Project description:Non-small cell lung cancer (NSCLC) is one of the most common malignancies worldwide. The development of high-throughput single-cell RNA-sequencing (RNA-seq) technology and the advent of multi-omics have provided a solid basis for a systematic understanding of the heterogeneity in cancers. Although numerous studies have revealed the molecular features of NSCLC, it is important to identify and validate the molecular biomarkers related to specific NSCLC phenotypes at single-cell resolution. In this study, we analyzed and validated single-cell RNA-seq data by integrating multi-level omics data to identify key metabolic features and prognostic biomarkers in NSCLC. High-throughput single-cell RNA-seq data, including 4887 cellular gene expression profiles from NSCLC tissues, were analyzed.

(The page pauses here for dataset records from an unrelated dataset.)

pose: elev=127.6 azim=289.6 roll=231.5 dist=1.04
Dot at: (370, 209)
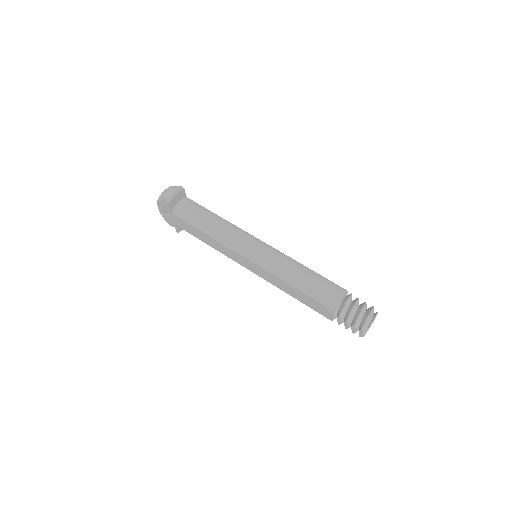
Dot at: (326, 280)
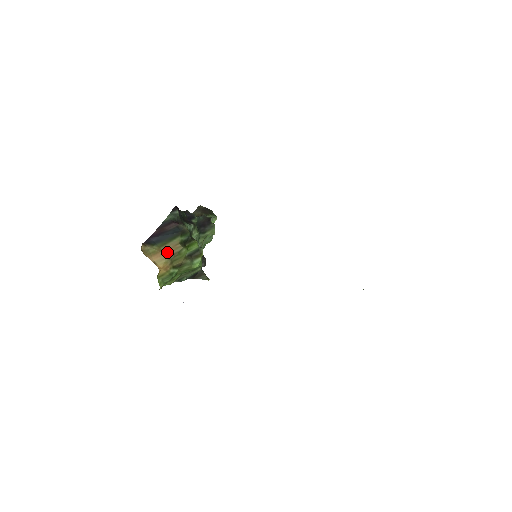
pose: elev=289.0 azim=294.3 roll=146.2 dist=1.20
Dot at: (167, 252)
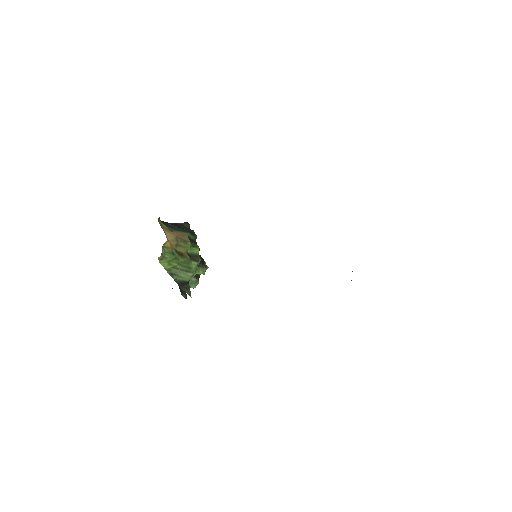
Dot at: (177, 235)
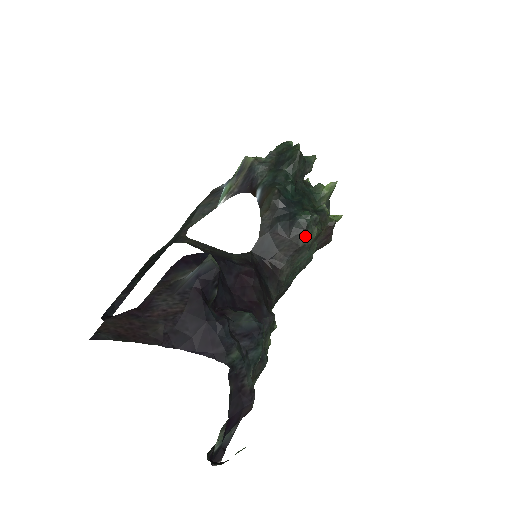
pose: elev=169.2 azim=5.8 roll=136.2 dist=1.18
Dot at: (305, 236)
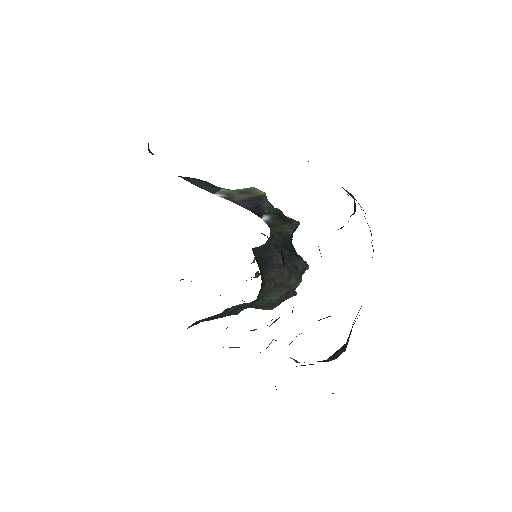
Dot at: (297, 278)
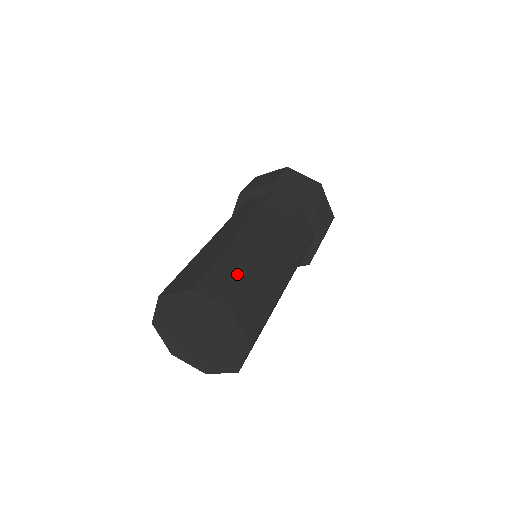
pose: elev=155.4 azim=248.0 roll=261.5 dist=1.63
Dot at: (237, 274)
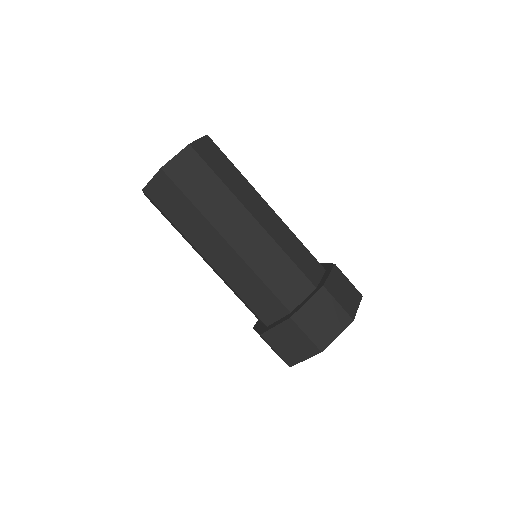
Dot at: occluded
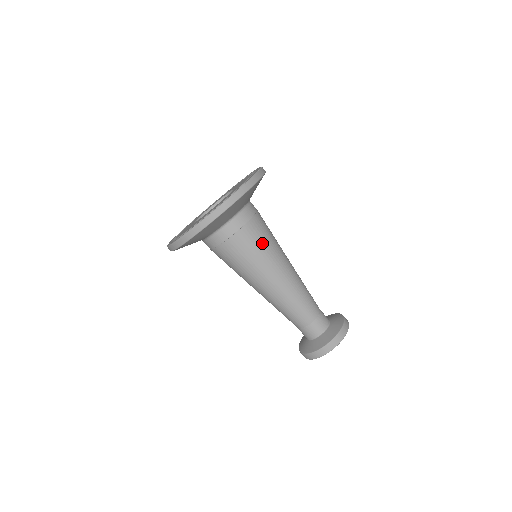
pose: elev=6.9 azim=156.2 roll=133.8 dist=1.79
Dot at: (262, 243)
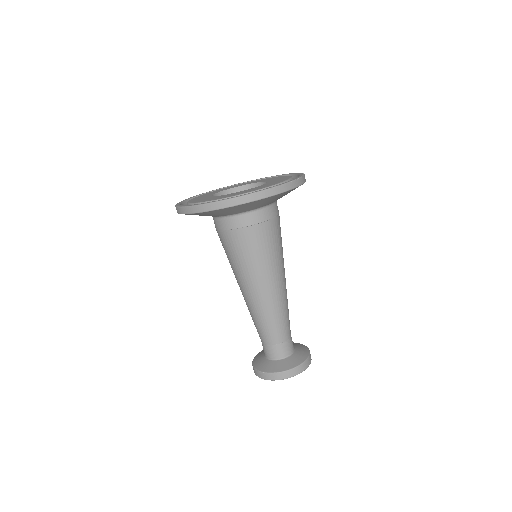
Dot at: (281, 240)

After pre-processing, the cells were clustered into 12 clusters using the t-SNE clustering algorithm, and the cell types were defined according to the marker genes. Malignant epithelial cells exhibit individual differences in molecular features and intra-tissue metabolic heterogeneity. We found that oxidative phosphorylation (OXPHOS) and glycolytic pathway activity are major contributors to intra-tissue metabolic heterogeneity of malignant epithelial cells and T cells. Furthermore, we constructed T-cell differentiation trajectories and identified several key genes that regulate the cellular phenotype. By screening for genes associated with T-cell differentiation using the Lasso algorithm and Cox risk regression, we identified four prognostic marker genes for NSCLC. In summary, our study revealed metabolic features and prognostic markers of NSCLC at single-cell resolution, which provides novel findings on molecular biomarkers and signatures of cancers.